Tu korzystać możemy m. in. z miękkiego tofu, mąki sojowej, nasion sezamu, mąki ziemniaczanej, ziemniaków.
Trzecia: mleko (kozie i krowie)
Zastąpienie wyżej wymienionych jajek, jak i naszej trzeciej grupy, ma dla osób decydujących się na weganizm szczególny wzgląd etyczny. Mleko pochodzenia zwierzęcego zastępujemy zatem mlekiem sojowym, ryżowym, bananowym, orzechowym oraz sokami owocowymi i warzywnymi. Na półkach w supermarketach od jakiegoś czasu bez problemu można kupić mleko sojowe. Jest ono niewiele droższe od krowiego.
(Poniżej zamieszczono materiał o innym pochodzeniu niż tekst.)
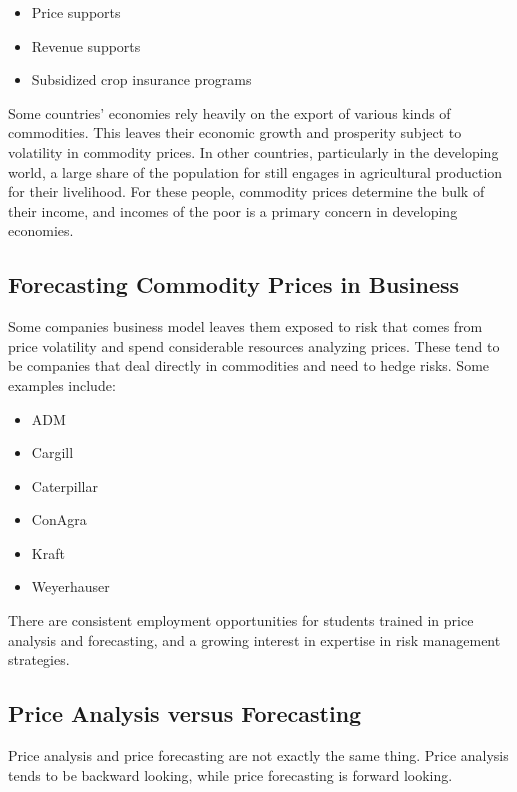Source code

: \documentclass[
  letterpaper,
  DIV=11,
  numbers=noendperiod]{scrreprt}
\providecommand{\tightlist}{%
  \setlength{\itemsep}{0pt}\setlength{\parskip}{0pt}}\usepackage{longtable,booktabs,array}
\begin{document}
\begin{itemize}
\tightlist
\item
  Price supports
\item
  Revenue supports
\item
  Subsidized crop insurance programs
\end{itemize}

Some countries' economies rely heavily on the export of various kinds of
commodities. This leaves their economic growth and prosperity subject to
volatility in commodity prices. In other countries, particularly in the
developing world, a large share of the population for still engages in
agricultural production for their livelihood. For these people,
commodity prices determine the bulk of their income, and incomes of the
poor is a primary concern in developing economies.

\subsection{Forecasting Commodity Prices in
Business}\label{forecasting-commodity-prices-in-business}

Some companies business model leaves them exposed to risk that comes
from price volatility and spend considerable resources analyzing prices.
These tend to be companies that deal directly in commodities and need to
hedge risks. Some examples include:

\begin{itemize}
\tightlist
\item
  ADM
\item
  Cargill
\item
  Caterpillar
\item
  ConAgra
\item
  Kraft
\item
  Weyerhauser
\end{itemize}

There are consistent employment opportunities for students trained in
price analysis and forecasting, and a growing interest in expertise in
risk management strategies.

\subsection{Price Analysis versus
Forecasting}\label{price-analysis-versus-forecasting}

Price analysis and price forecasting are not exactly the same thing.
Price analysis tends to be backward looking, while price forecasting is
forward looking.
\end{document}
Czwarta: sery (krowie, owcze i kozie)
Te dostarczają nam białka, wapnia oraz witamin i soli mineralnych niezbędnych do wzrostu, rozwoju i prawidłowego funkcjonowania. Dostarczają nam ważną witaminę A odpowiedzialną za wzrok i zdrową skórę, witaminę B wspomagającą trawienie i witaminę D pomocną w budowaniu zdrowych kości i zębów. Te składniki zastąpimy jedząc miękkie tofu, ser orzechowy czy migdałowy oraz płatki drożdżowe.
Piąta: Jogurty i śmietana
Możemy je zastąpić wspomnianym już kilkukrotnie miękkim tofu, a raczej jogurtem z niego zrobionym i śmietanką sojową.
Szósta: Tłuszcze
Zamiast masła użyjmy olejów roślinnych, masła sezamowego, orzechowego, jaglanego czy kukurydzianego. Te tłuszcze są o wiele zdrowsze od tych, które zawierają produkty pochodzenia zwierzęcego.
A co dla łasuchów?
Na deser… lody. Trudno byłoby zrezygnować z nich latem a przecież robione są m.in. z krowiego mleka. Mleko krowie spokojnie możemy zastąpić mlekiem sojowym. W roli lodów sprawdza się również miękkie tofu, mrożone owoce, sorbety.
Spokojnie. Może i wygląda to dość przerażająco, zwłaszcza jak pomyślimy o tym gdzie dostać wszystkie te produkty. Osoby mieszkające w dużych miastach mają oczywiście łatwiej ze względu na obecność sklepów ze zdrową żywnością, sklepów dla wegetarian itp. Ale coraz częściej w supermarketach (nawet w mniejszych miejscowościach) stawiane są półki ze zdrową żywnością. Należy się też popytać, czy w okolicznych gospodarstwach rolnych i przedsiębiorstwach nie jest produkowany któryś z „bohaterów artykułu”. Nieco droższym, ale najbardziej skutecznym rozwiązaniem, jest rzecz jasna Internet. Tu chyba nie ma mowy o tym by brakowało jakiegoś produktu a tofu możemy zamówić nawet z drugiego końca świata.